[Opening PASSAGE TO READ section]

Demjanjuk, with his piercing glasses and sharp face, looked every bit the part as witnesses stepped forward to identify him as the cruellest of their tormentors at Treblinka. His European lawyer, an Irishman who stayed at the American Colony hotel, insisted that Demjanjuk's identity card, a vital part of Israel's evidence, was a forgery.
He was a handsome man – Israeli girls swooned over him – who took his lawyer's duties as seriously as the court took their responsibility for the accused. Demjanjuk was innocent, he insisted. And, after sentencing him to death and confining him to six years in a condemned cell, the court eventually came to the same conclusion. Demjanjuk was not "Ivan the Terrible". He was sent back to America, whence he had originally been extradited. Although vital evidence had been kept from the trial judges by the Americans – and despite the fairness of the Israeli trial of an even greater monster, Adolf Eichmann, in 1962 – this was not Israel's finest hour.
So I was all the more stunned when, driving back from Treblinka to Warsaw after our 1993 film shoot – it was the same year as Demjanjuk's release – our Polish translator, a young female lawyer, asked if I had heard of the Ukrainian Nazi camp guard. Yes, I said, I had been at Demjanjuk's trial in Jerusalem. We were now travelling close to Sobibor, a brutal satellite camp of Treblinka during the Nazi occupation, and our translator suddenly remarked that "everyone round here knows Demjanjuk". I turned to her in amazement. "Yes," she said. "His then-wife lived in Sobibor, not Treblinka, and lots of people knew her and knew him. His name is very well known in Sobibor." That wonderful writer Gitta Sereny had already worked out the Sobibor connection. But here were people who actually remembered Demjanjuk.
I returned to the kidnap hell of Beirut and quickly forgot the conversation. And there I still was in the Middle East three months ago when John Demjanjuk went on trial yet again, this time in Germany and – much more to the point – for his crimes against humanity at Sobibor. No longer the sharp-faced bureaucrat-guard I had seen in Jerusalem, no longer gifted with the sobriquet of "Ivan the Terrible" (real name Ivan Marchenko), he wore large black sunglasses and sat on a hospital gurney – he was now 91 – and spoke not a word during his Munich trial.

[Closing PASSAGE TO READ section]
[Opening INFORMATION GIVEN section]

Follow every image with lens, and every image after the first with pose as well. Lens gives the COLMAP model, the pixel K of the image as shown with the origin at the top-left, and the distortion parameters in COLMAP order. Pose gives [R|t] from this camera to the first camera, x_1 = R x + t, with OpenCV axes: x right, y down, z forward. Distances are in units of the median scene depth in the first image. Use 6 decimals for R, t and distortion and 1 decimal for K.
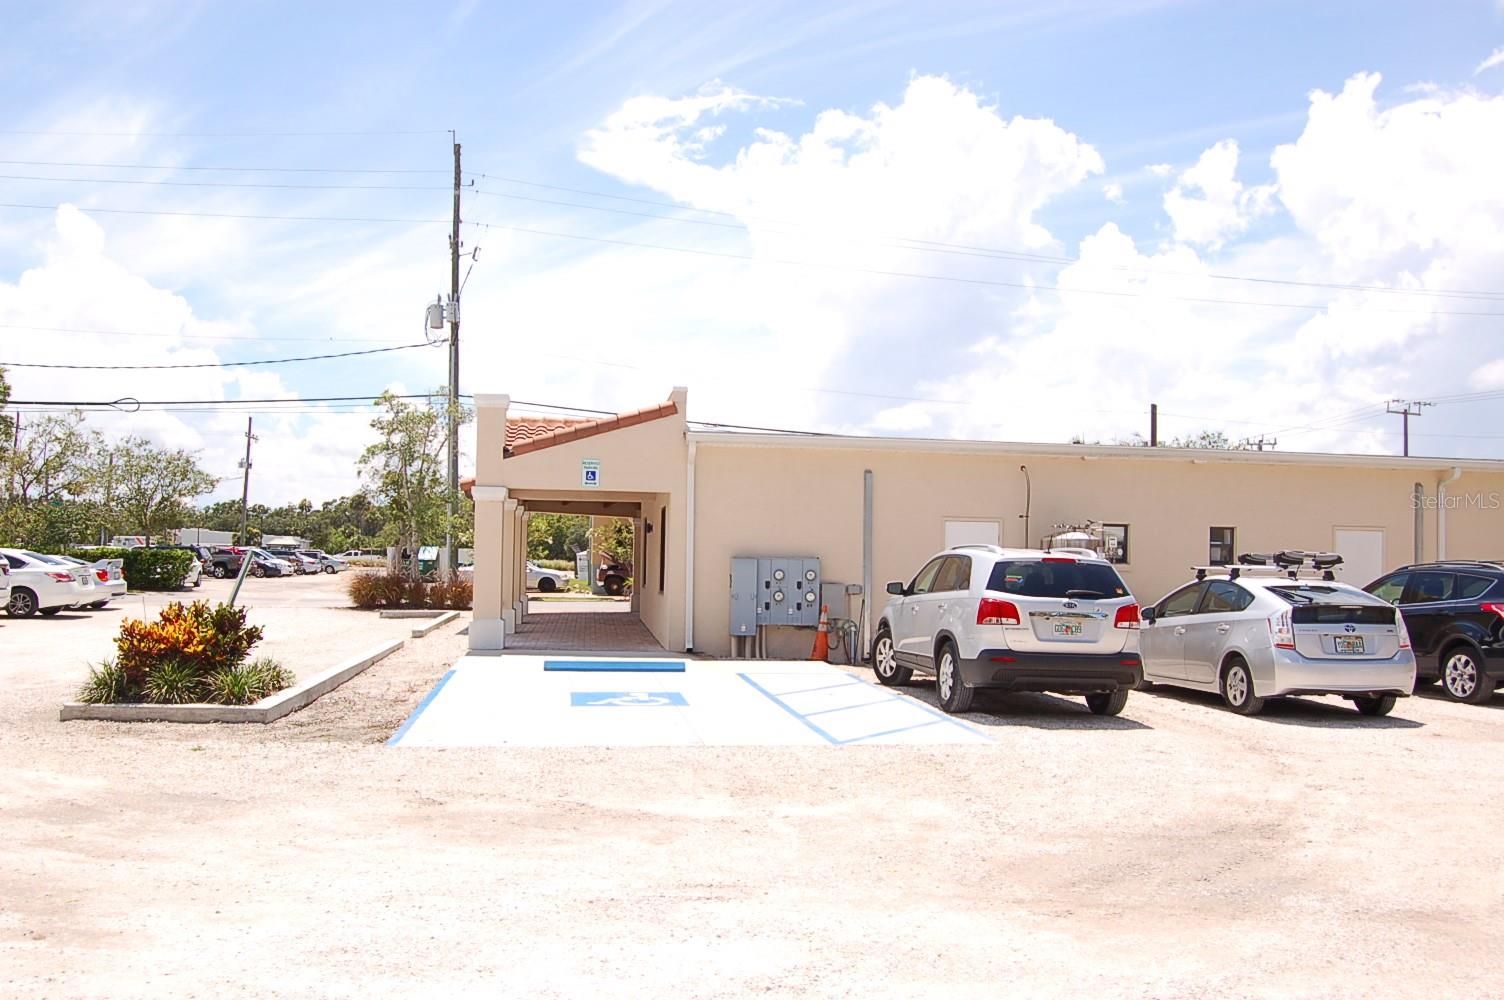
lens RADIAL K [[1269.4, 0, 750.3], [0, 1269.4, 500.4], [0, 0, 1]] dist [-0.042971, 0.018673]
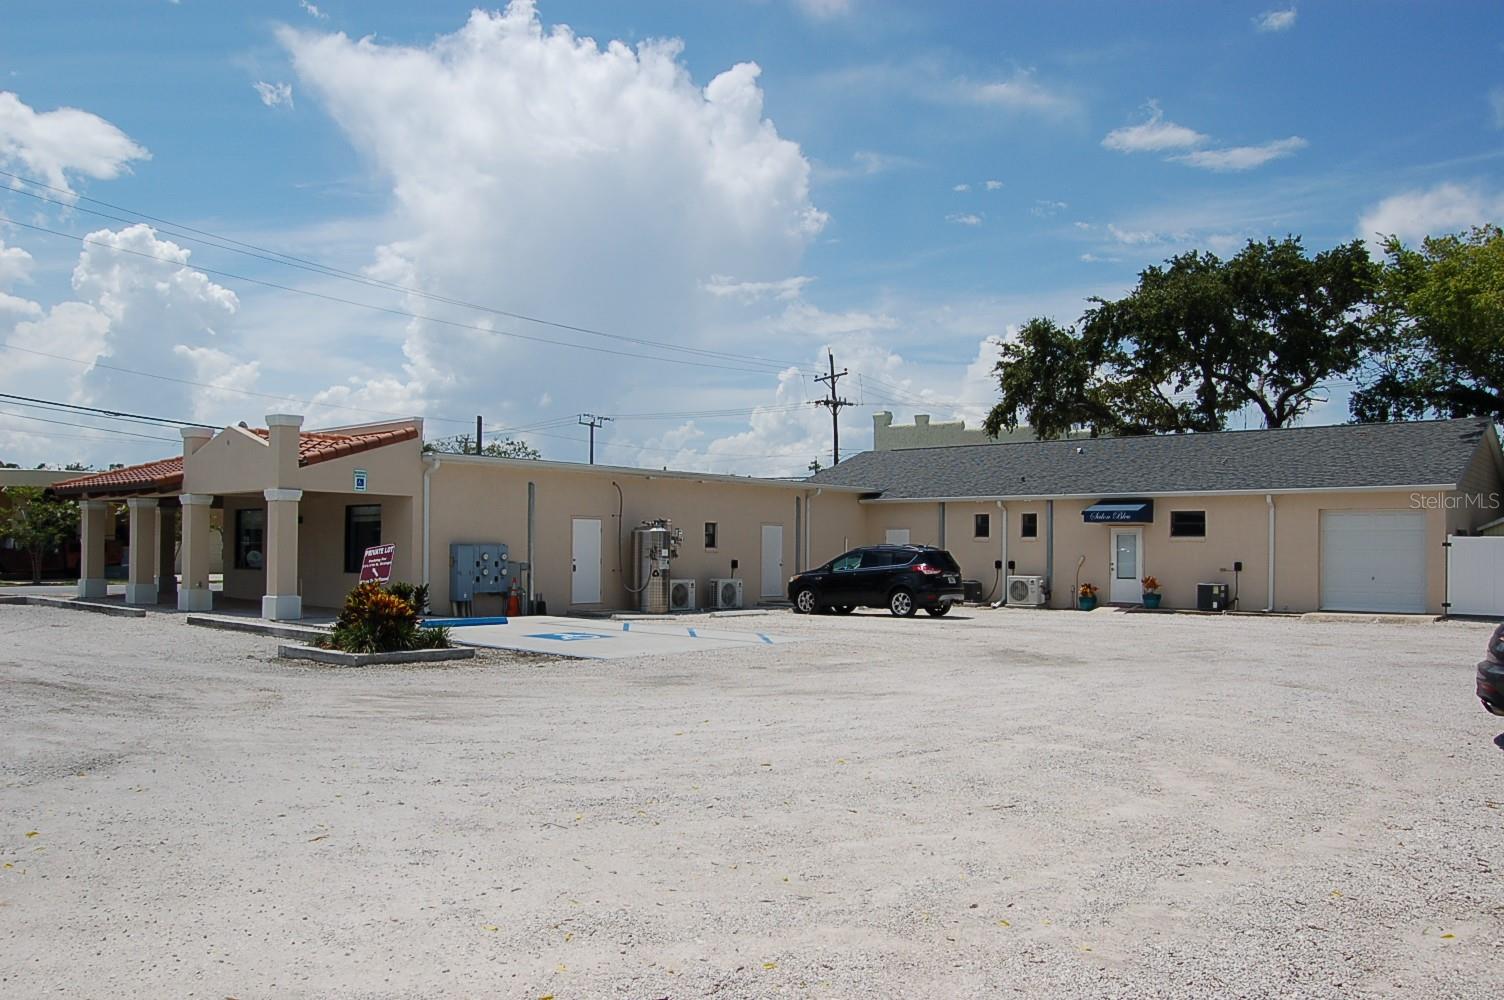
lens RADIAL K [[1183.7, 0, 788.9], [0, 1183.7, 535.0], [0, 0, 1]] dist [-0.056917, 0.020495]
pose [[0.747622, -0.002896, 0.664118, -0.588974], [-0.026752, 0.999048, 0.034472, -0.018735], [-0.663585, -0.043539, 0.746833, -0.186208]]
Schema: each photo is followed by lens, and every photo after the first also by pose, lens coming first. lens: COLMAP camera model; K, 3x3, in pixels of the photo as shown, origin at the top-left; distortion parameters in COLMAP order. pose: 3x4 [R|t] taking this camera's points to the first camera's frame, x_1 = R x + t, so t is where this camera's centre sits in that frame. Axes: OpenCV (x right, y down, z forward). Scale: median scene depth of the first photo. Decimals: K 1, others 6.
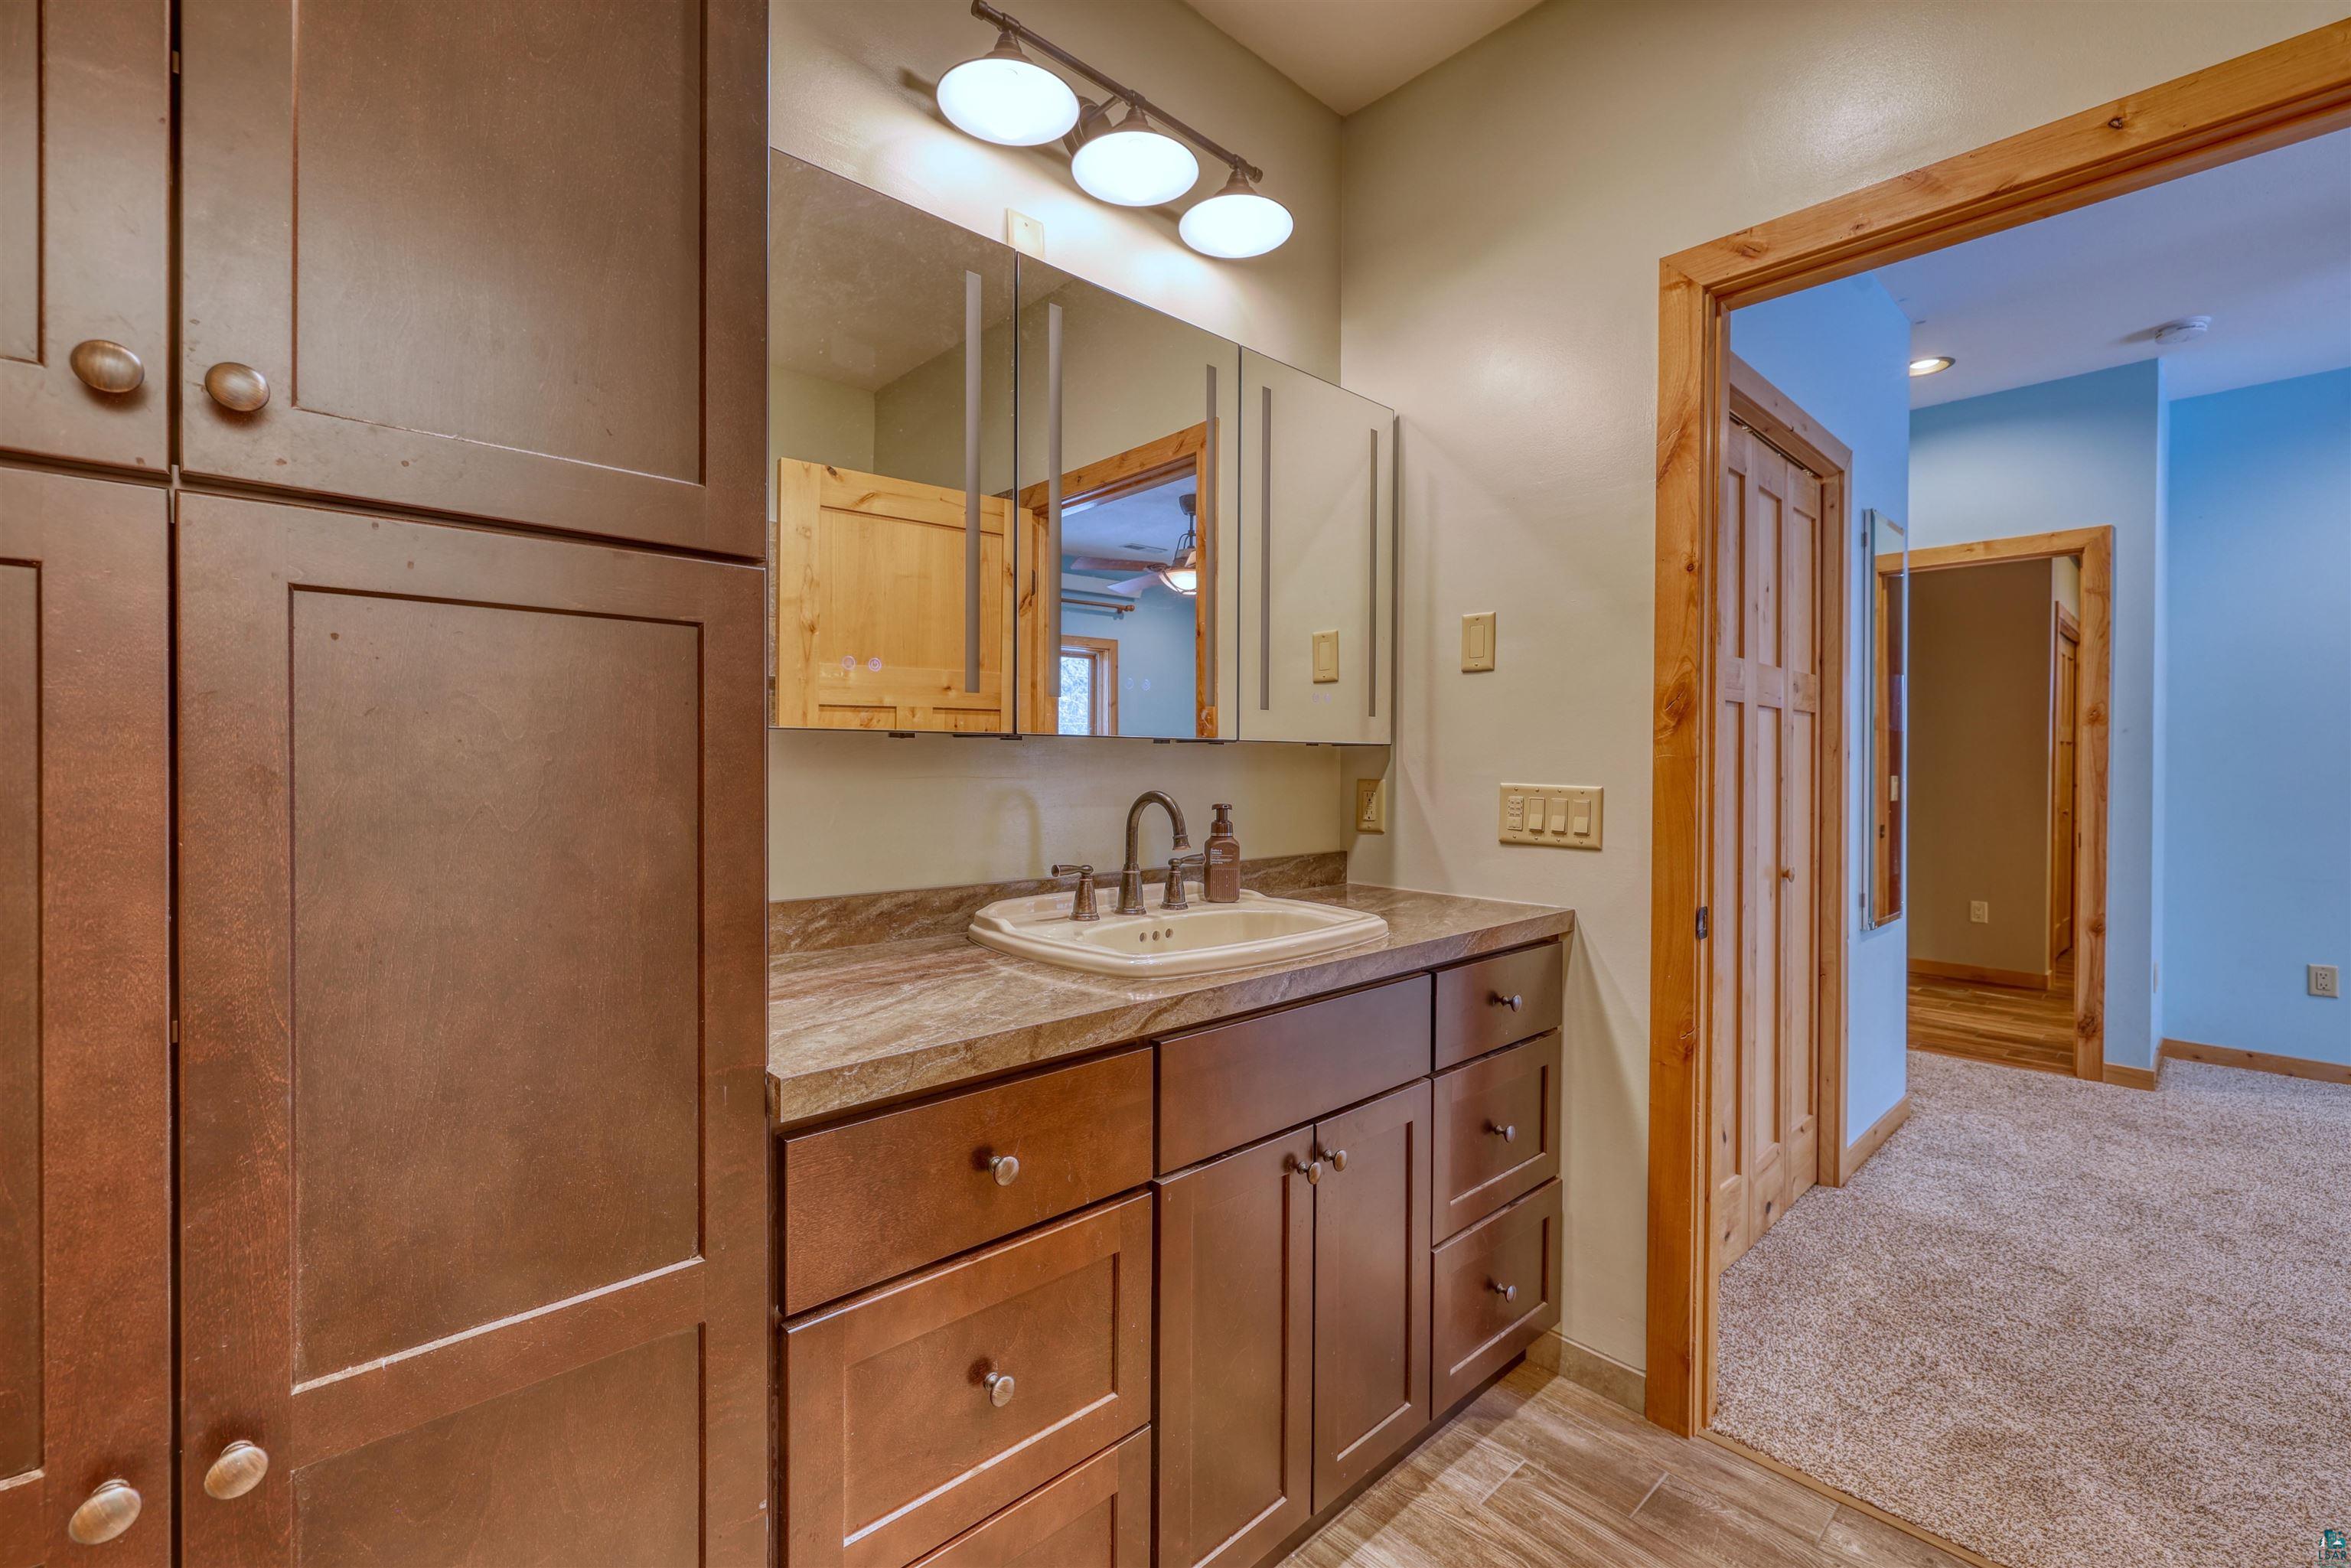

[Closing INFORMATION GIVEN section]

● **TASKS AND EXERCISES**
1. In the passage about the Demjanjuk trials, where did Demjanjuk's then-wife live, according to the Polish translator?
2. Extend the account of the Demjanjuk trials beyond its final sentence.

● **ANSWERS TO THE EXERCISES**
1. She lived in Sobibor.

2.
He got a mere five years' imprisonment for complicity in the murder of 28,060 Jews at Sobibor and was allowed to go free pending his appeal. One of the very last survivors of Sobibor, 90-year old Jules Schelvis, who lost his wife and parents in the gas chambers, put a very pertinent question at the end of the trial. "Have we won or have we lost?" he asked.
Why did it take 18 years – from Jerusalem to Munich – to get Demjanjuk? I ask myself this question in Beirut where lesser criminals – responsible for perhaps a thousand deaths, maybe two thousand, in the Beirut civil war – live happily on in permanent immunity scarcely 21 years after their crimes were committed.
I hope Demjanjuk ends his days in prison. But why didn't the Israelis get his identity right? Why didn't they try him for Sobibor? Why did I return to Beirut and forget about the conversation with my Polish translator? How come Milosevic dies in jail and Mladic and Karadzic await their day in court, while Demjanjuk is safely tucked up at home? Justice? How many years after the murder of the man whose decaying tooth I found at Treblinka does his killer become irrelevant, the crime more important than the criminal?